To increase the level of investment in this critical space of product development, we have called on the federal government to consider investing as a limited partner (LP), matching the PDC’s private sector investment with federal dollars. Termed the American Innovation Investment Fund (AIIF), the government would share the fund’s profits as any other LP (typically in the VC model, the LPs receive 80 percent of the profits and the management receives 20 percent). This would allow the federal government an opportunity to earn a significant return and recycle its investments in the next wave of innovations. Government investment criteria could require that a high percentage (~80 percent) of the investments be tied to federal or state funded research and that all investments are pre-VC.
As the PDCs would not require legions of experienced entrepreneurs, this model could work equally well in existing innovation hubs as well as Michigan, Florida, Iowa, or any other region that has high quality research centers funded by the federal or state government.
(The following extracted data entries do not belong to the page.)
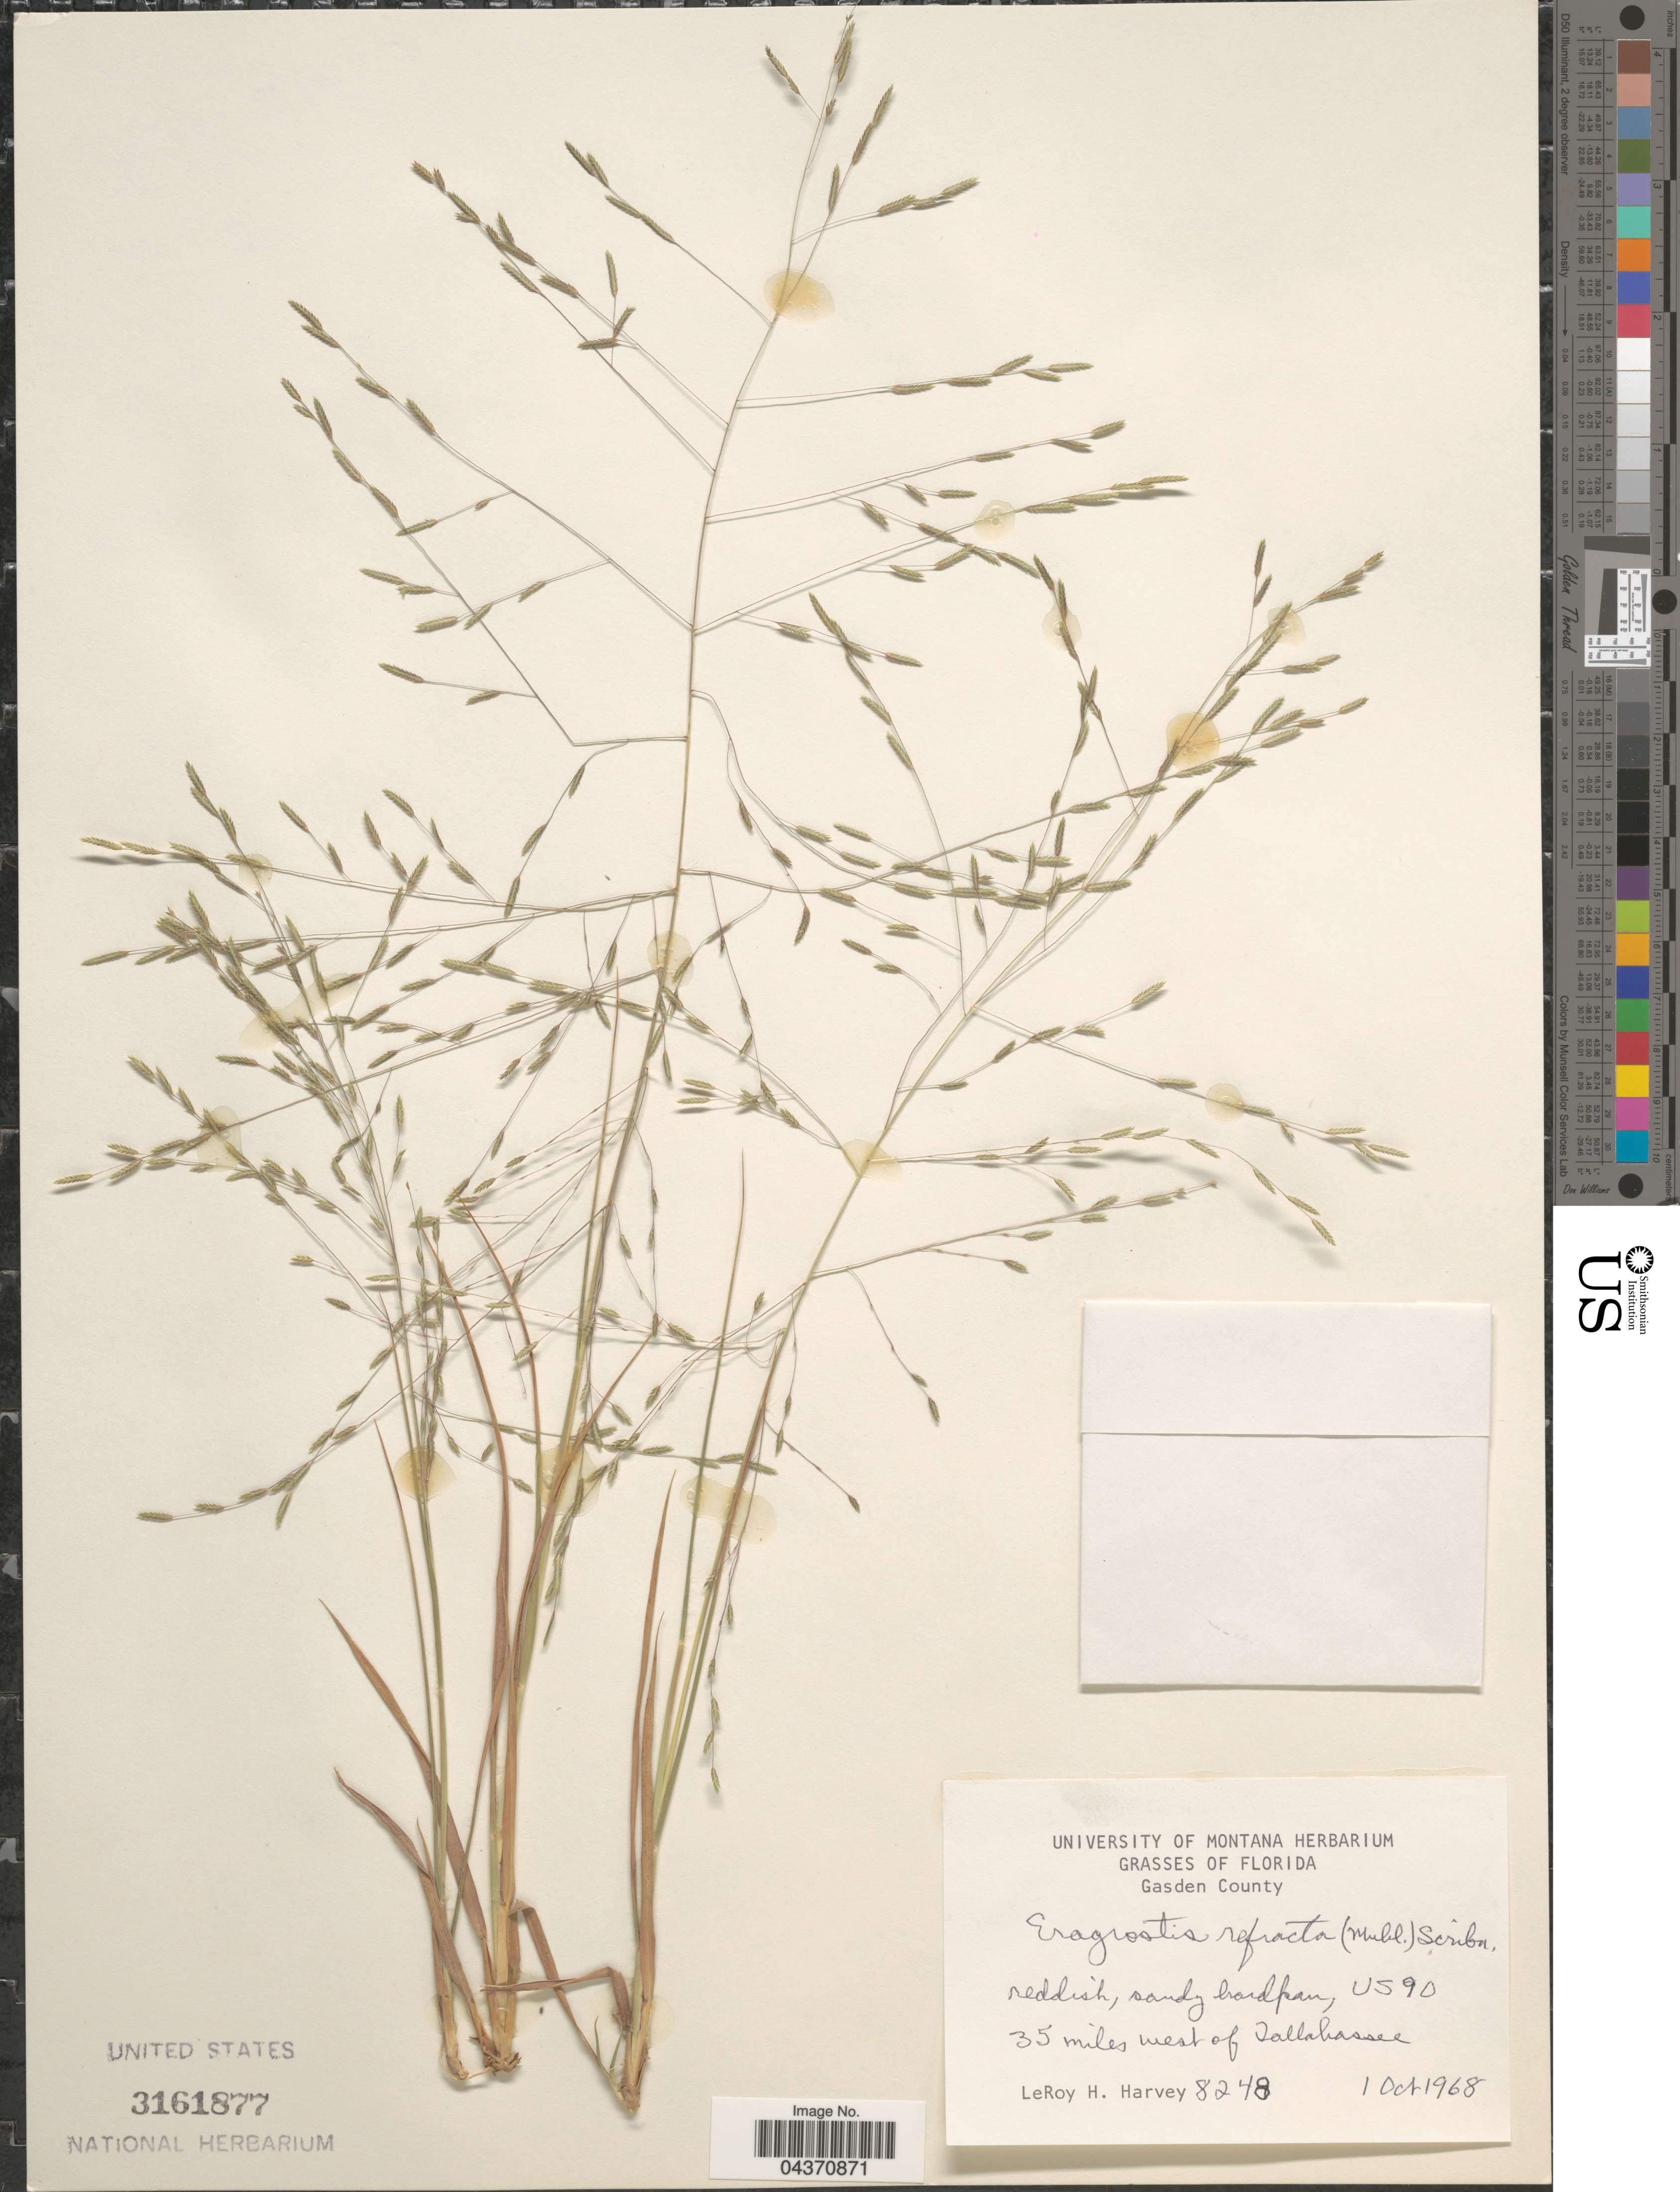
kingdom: Plantae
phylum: Tracheophyta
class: Liliopsida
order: Poales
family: Poaceae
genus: Eragrostis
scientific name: Eragrostis refracta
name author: (Muhl.) Scribn.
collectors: L. H. Harvey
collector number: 8248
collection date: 1968-10-01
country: United States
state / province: Florida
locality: Gasden County. US90. 35 miles west of Tallahassee.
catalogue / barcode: US 3161877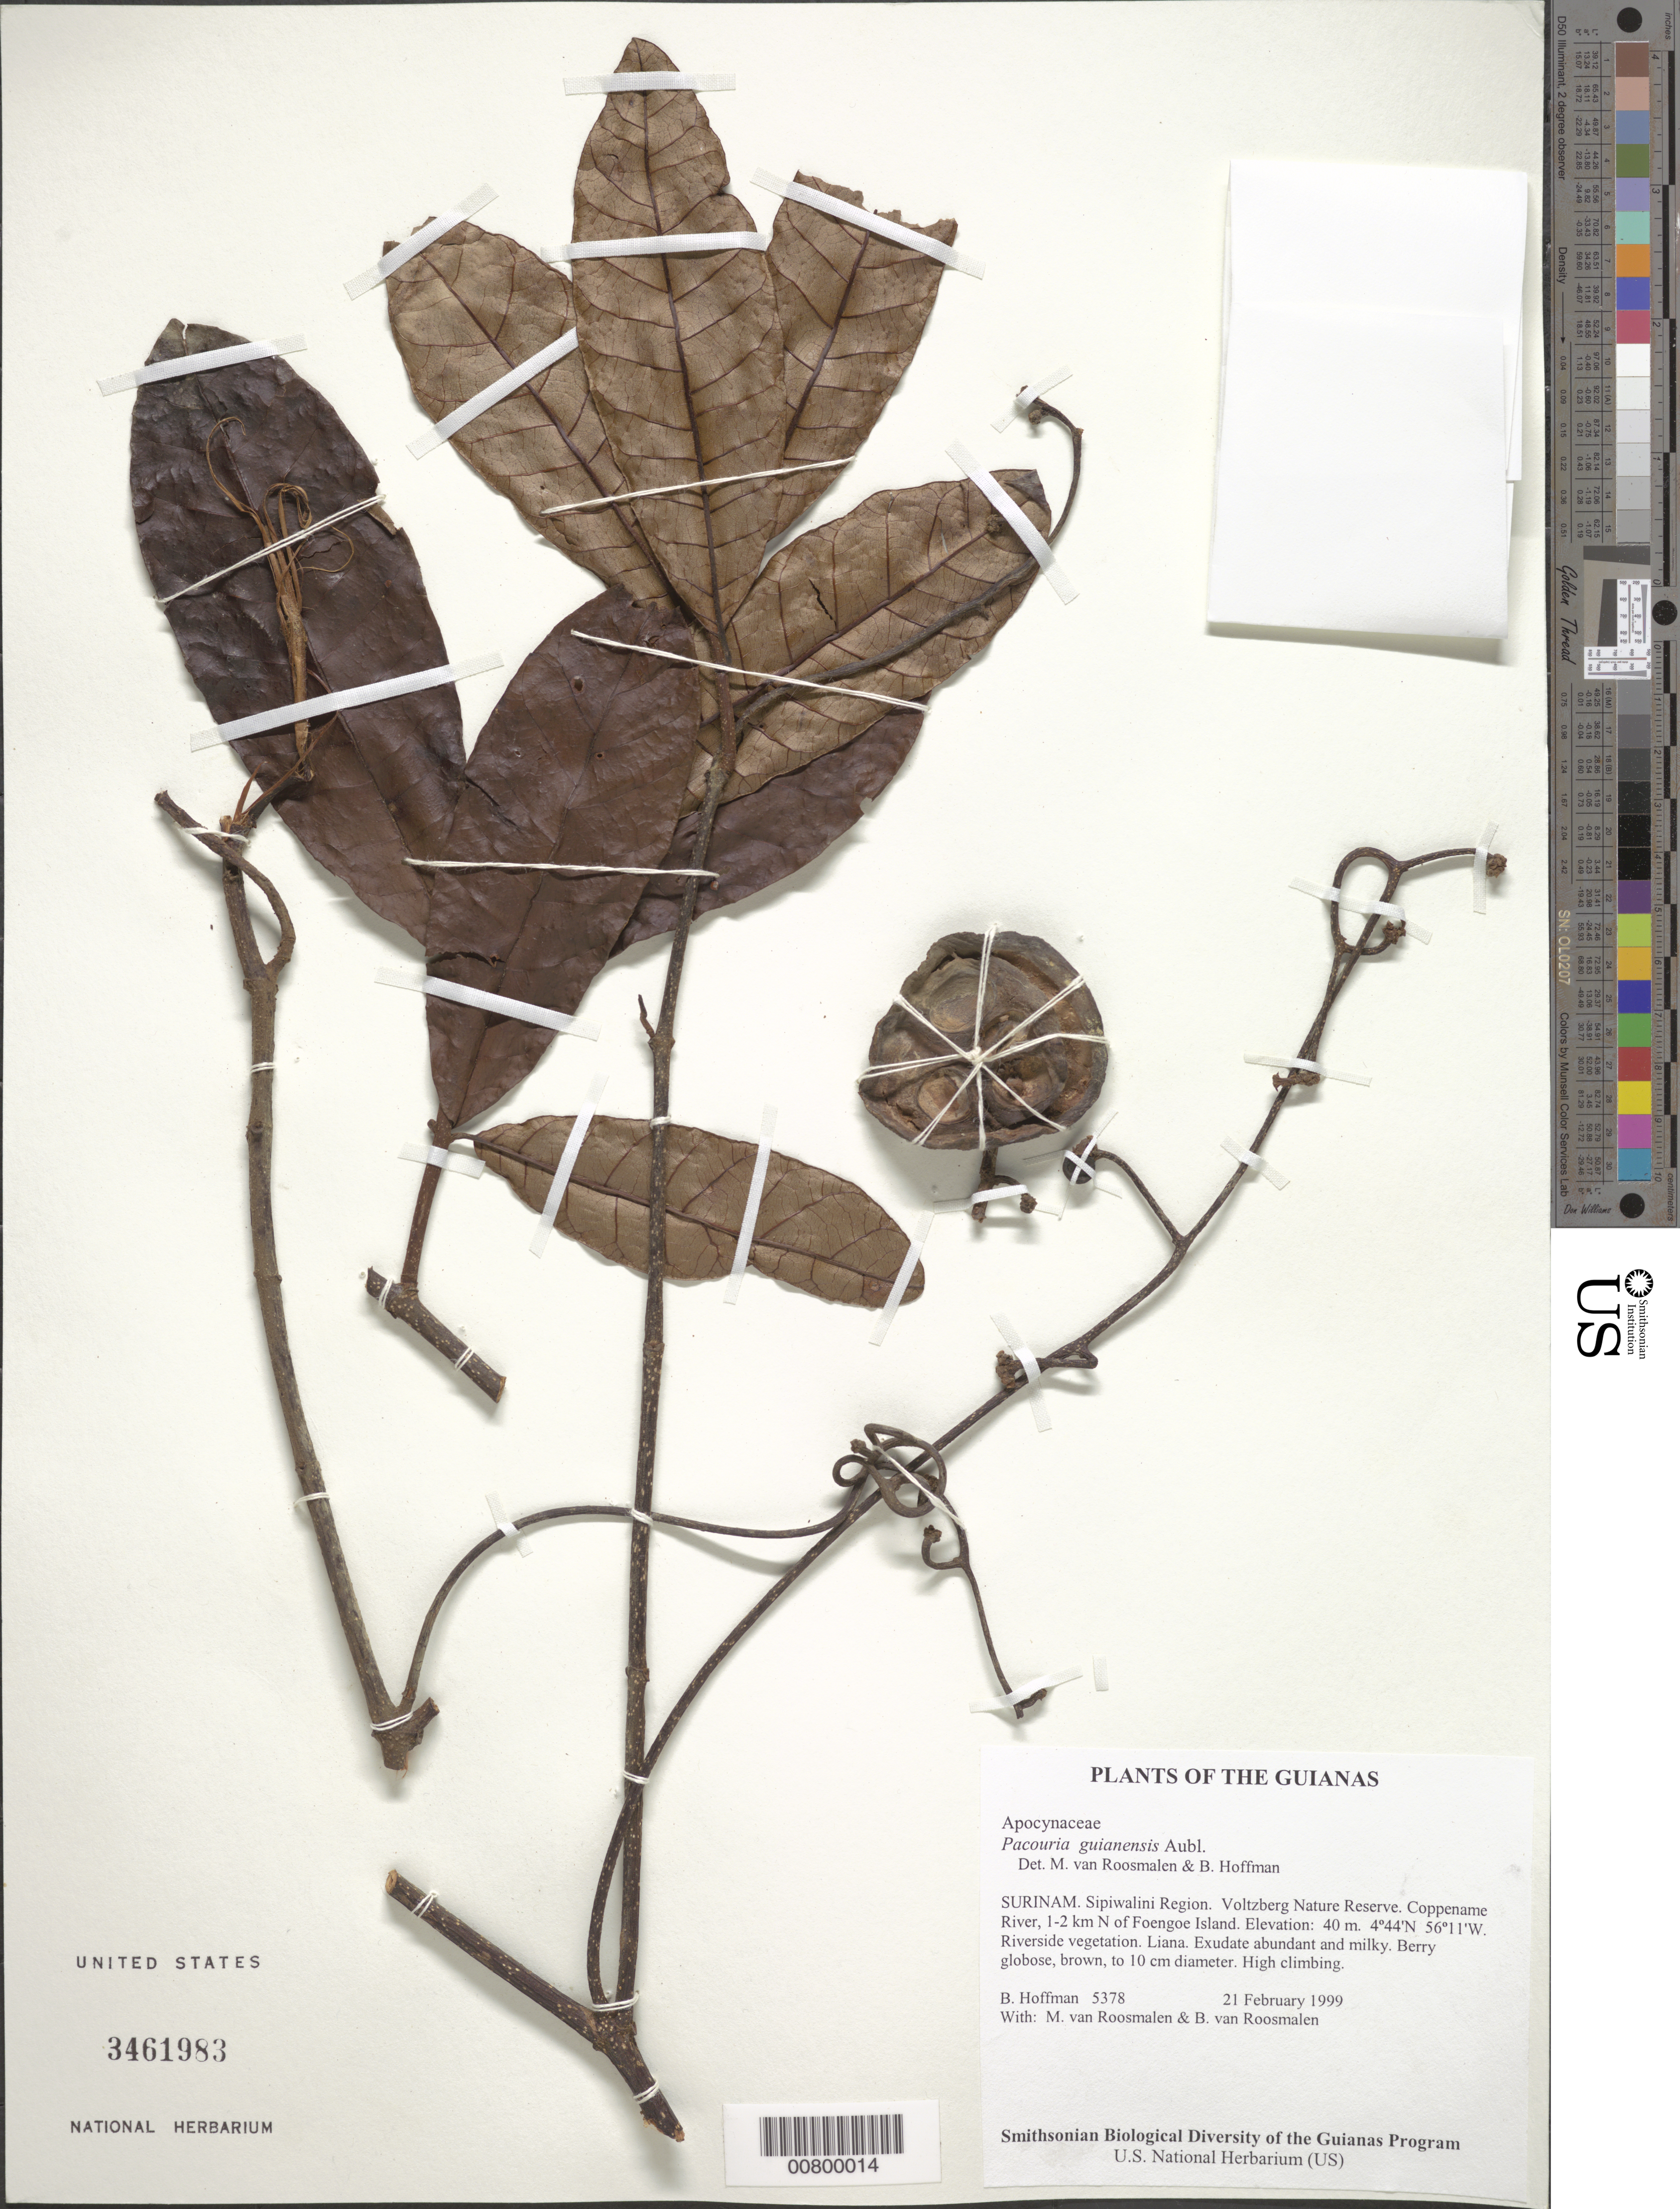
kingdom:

The AIIF could be an economic development activity that truly benefits the entire country.
Why should Government favor investment in early stage science and technology innovation?
The federal government, through its many science and technology related agencies, is already the largest single investor in basic research in the United States. From this research, discoveries are made that lead to better health, increased security and defense, more nutritious food, a cleaner environment, and better communications.
The world’s biggest challenges require technological breakthroughs in these sectors. As a result, these are the areas that should attract the largest investments. By focusing on early stage technology investing we will see major global benefits and economic impact in addition to significant investor returns and significant new job creation. Furthermore, the US is currently the world leader in innovation and our future leadership will increasingly depend on our ability to more efficiently transfer discoveries from research through commercialization.
While modifications of the previous innovation models (fully integrated and VC start-ups) will certainly continue, we believe that the Distributed Partnering Model offers a rational framework for a new approach to risk-adjusted financing of innovation. There are many potential modifications and hybrids of the proposed new model and we have faith that entrepreneurs will certainly add creative dimensions over time.
Our concept of a distributed partnership model is further supported by two very recent articles: In Sunday’s New York Times, op-ed columnist Friedman calls on President Obama to make 2010 the year of “Start-Up America;” and last week, Morgan Stanley analyst Simon Varcoe called on large Pharma to downsize internal research programs in favor of in-licensing.